Et pourtant — le mot revient parce que la réalité l’exige —, certains plans de paix en circulation à l’hiver 2026 envisageaient de « geler » la situation territoriale, y compris la Crimée, pendant des décennies. Ce qui voudrait dire : geler les lanceurs Iskander de la 12e Brigade à Kurortne. Geler la base navale de Sébastopol. Geler l’infrastructure militaire qui a permis à la Russie de frapper Odessa, Kherson, Mykolaïv depuis la péninsule. Appeler ça de la paix serait un mensonge. Ce serait un armistice au profit de l’agresseur.
LE PRIX HUMAIN : Ce que chaque Iskander fait quand il n'est pas détruit
Vinnytsia, Dnipro, Zaporizhzhia — les noms qu’on n’oublie pas
Mariia Lukianenko avait quatre ans le jour où un missile russe a frappé la rue devant le Centre National de la Jeunesse à Vinnytsia, le 14 juillet 2022. Elle venait de quitter le bâtiment avec sa mère. Sa mère est morte dans l’explosion. Mariia a survécu. Elle vivra avec ça.

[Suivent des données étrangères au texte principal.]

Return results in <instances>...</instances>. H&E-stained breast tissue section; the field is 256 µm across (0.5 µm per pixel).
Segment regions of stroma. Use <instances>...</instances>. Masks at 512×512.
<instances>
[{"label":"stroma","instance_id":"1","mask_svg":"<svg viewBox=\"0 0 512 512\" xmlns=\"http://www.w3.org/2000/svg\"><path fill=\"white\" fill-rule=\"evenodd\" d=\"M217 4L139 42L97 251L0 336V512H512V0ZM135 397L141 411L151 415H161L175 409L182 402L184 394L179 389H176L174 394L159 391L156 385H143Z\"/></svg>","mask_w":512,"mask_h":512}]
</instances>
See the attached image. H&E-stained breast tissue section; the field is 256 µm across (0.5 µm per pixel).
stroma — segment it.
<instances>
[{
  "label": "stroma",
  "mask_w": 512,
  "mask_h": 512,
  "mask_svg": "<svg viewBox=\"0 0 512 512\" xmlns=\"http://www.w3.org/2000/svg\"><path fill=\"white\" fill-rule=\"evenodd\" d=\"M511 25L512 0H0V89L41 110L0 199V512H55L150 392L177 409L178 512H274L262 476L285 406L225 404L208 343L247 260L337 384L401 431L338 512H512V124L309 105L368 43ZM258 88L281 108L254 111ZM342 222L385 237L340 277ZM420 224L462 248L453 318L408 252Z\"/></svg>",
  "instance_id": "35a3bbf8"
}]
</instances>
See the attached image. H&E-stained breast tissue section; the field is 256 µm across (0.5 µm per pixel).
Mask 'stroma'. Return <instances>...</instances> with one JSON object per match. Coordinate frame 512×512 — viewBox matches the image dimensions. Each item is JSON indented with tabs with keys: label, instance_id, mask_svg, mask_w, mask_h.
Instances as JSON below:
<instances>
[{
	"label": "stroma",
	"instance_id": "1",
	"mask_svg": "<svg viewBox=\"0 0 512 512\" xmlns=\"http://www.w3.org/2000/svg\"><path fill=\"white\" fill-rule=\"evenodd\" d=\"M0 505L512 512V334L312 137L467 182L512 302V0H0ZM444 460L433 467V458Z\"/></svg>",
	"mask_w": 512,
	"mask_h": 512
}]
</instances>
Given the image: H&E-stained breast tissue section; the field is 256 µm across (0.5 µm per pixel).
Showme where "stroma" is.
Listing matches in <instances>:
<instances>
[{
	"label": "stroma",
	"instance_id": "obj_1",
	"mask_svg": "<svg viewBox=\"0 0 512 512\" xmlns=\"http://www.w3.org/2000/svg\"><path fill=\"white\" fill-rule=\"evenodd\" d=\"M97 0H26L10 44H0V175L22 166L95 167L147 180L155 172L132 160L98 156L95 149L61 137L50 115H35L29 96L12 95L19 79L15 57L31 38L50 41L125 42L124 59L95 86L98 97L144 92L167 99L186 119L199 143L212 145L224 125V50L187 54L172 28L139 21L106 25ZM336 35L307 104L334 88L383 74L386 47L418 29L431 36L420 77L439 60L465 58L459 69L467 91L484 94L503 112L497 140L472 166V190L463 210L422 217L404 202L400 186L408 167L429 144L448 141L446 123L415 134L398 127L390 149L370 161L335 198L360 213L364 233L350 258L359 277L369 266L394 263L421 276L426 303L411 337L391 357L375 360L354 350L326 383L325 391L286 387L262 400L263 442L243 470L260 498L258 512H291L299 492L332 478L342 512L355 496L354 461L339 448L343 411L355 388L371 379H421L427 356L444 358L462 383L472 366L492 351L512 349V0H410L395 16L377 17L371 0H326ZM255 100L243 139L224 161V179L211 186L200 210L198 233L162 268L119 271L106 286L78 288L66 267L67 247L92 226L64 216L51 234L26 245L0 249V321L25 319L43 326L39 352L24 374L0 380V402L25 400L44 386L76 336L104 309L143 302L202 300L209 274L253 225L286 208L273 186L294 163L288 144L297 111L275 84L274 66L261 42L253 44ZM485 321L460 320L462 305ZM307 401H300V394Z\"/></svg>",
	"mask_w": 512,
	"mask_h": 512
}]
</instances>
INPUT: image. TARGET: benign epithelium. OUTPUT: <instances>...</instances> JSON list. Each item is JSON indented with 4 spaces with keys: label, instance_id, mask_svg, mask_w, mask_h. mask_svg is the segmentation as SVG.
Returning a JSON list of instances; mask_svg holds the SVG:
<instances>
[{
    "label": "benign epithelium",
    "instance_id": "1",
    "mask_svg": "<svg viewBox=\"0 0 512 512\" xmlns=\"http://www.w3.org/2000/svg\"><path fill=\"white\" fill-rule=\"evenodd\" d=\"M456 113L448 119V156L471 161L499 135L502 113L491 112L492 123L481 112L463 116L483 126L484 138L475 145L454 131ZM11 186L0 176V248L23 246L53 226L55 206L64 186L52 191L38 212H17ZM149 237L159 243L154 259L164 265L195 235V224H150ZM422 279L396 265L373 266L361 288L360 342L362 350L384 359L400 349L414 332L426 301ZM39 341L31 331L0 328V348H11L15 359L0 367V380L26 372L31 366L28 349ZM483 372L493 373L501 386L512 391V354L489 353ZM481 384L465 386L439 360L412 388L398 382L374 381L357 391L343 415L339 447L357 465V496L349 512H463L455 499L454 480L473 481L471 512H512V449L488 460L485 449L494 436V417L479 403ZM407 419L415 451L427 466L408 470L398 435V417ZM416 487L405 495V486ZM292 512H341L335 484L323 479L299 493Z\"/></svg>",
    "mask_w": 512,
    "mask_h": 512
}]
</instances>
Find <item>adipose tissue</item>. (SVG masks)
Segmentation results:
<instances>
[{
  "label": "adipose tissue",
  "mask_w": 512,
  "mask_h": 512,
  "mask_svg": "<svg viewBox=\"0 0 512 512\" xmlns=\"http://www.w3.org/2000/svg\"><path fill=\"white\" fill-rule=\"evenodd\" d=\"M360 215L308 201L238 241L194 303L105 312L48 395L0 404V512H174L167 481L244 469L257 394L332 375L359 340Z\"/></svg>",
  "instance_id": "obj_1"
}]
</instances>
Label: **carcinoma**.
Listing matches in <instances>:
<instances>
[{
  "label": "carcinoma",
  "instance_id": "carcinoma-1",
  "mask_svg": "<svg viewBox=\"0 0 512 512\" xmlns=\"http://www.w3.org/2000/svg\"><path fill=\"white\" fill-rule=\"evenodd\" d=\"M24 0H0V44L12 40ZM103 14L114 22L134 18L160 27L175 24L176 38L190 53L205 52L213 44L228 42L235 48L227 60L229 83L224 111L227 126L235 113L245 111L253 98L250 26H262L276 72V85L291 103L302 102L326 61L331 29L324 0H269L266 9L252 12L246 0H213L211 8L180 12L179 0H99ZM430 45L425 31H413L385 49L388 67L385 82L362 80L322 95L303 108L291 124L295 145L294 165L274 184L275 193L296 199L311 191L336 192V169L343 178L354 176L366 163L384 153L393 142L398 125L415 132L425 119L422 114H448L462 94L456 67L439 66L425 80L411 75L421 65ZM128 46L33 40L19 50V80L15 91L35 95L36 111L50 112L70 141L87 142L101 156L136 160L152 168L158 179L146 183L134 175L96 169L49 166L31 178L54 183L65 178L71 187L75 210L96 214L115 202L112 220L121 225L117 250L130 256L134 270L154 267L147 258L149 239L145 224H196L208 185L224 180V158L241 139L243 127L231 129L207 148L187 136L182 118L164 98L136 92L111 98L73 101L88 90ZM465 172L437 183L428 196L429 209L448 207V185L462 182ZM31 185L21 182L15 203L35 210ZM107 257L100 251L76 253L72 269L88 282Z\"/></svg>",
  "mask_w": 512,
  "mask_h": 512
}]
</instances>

Ce jour-là à Vinnytsia, 27 personnes ont été tuées, dont trois enfants. Vingt-sept. Parmi elles : une musicienne qui revenait de répétition, un ingénieur qui avait rendez-vous chez le médecin, une femme de 55 ans qui attendait le bus. Aucune valeur militaire. Aucune justification. Un missile russe — les enquêteurs ont conclu à un Iskander-K, la variante de croisière du système — tiré sur une ville civile ukrainienne en plein après-midi.
Depuis lors, les Iskanders ont frappé des hôpitaux, des marchés, des gares, des immeubles résidentiels, des infrastructures énergétiques. Pas par accident. Par choix. Le ciblage délibéré de la population civile est documenté, catalogué, photographié, enregistré. Les archives de cette guerre sont démesurément complètes pour la simple raison que presque tout le monde en Ukraine a un smartphone et que presque tout le monde a filmé quelque chose qu’il n’aurait jamais voulu voir.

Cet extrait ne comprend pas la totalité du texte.